Even the Global Fund, built on the principle of 'national ownership', is caught in this trap: not one South Sudanese pound from HIV funding to the country was invested in local civil society this year. The vision and the symbolism of the Alliance for Community Health Initiatives (ACHI) - a local CBO and our independent linking organisation in South Sudan which has been seven years in the making - is radical due to its rarity in the world's youngest country.

The HIV conversation that took me to Juba was overshadowed on day two by a much louder conversation and a sense of crisis: a 50% devaluation of the South Sudanese pound had been announced. A public outcry followed, the government backtracked and the governor of the Central Bank was summoned by Parliament to explain. International partners were outraged as this had been agreed as a critical step in the overall cooperation framework.

The African Union chose South Sudan to deliver its message to mark World AIDS Day on December 1st. It was a message that put African responsibility at the centre of the HIV response and the necessary global solidarity in the background. It didn't quite acknowledge that strengthening civil society is not a luxury but a necessary part of nation building.

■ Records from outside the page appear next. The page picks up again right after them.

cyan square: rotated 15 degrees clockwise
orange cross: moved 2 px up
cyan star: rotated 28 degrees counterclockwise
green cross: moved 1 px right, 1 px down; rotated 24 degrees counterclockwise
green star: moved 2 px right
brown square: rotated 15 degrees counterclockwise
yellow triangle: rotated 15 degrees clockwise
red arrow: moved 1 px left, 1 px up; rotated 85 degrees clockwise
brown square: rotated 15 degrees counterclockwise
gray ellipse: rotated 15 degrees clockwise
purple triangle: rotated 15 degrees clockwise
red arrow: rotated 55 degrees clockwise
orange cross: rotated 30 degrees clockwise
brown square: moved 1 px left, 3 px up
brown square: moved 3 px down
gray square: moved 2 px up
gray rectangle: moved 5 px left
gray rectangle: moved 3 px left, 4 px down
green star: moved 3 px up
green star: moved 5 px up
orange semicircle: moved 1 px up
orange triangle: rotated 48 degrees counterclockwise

What this country needs, what this HIV response needs, is hard work, respect, trust and investment in a cadre of old and young South Sudanese leaders - those who stayed, those who left and have come back - to rebuild the country's government, private sector and an empowered civil society. I'm proud that we are doing that through supporting ACHI, and through them in turn a group of nascent community based organisations. But this needs to become the norm, not the exception. Other strategies might seem less risky in the short term, but we know they don't work in the long run. As a brilliant colleague from the ministry of health told me during the visit: "peace and stability, they are challenging... but independence? Ah that's a much longer battle".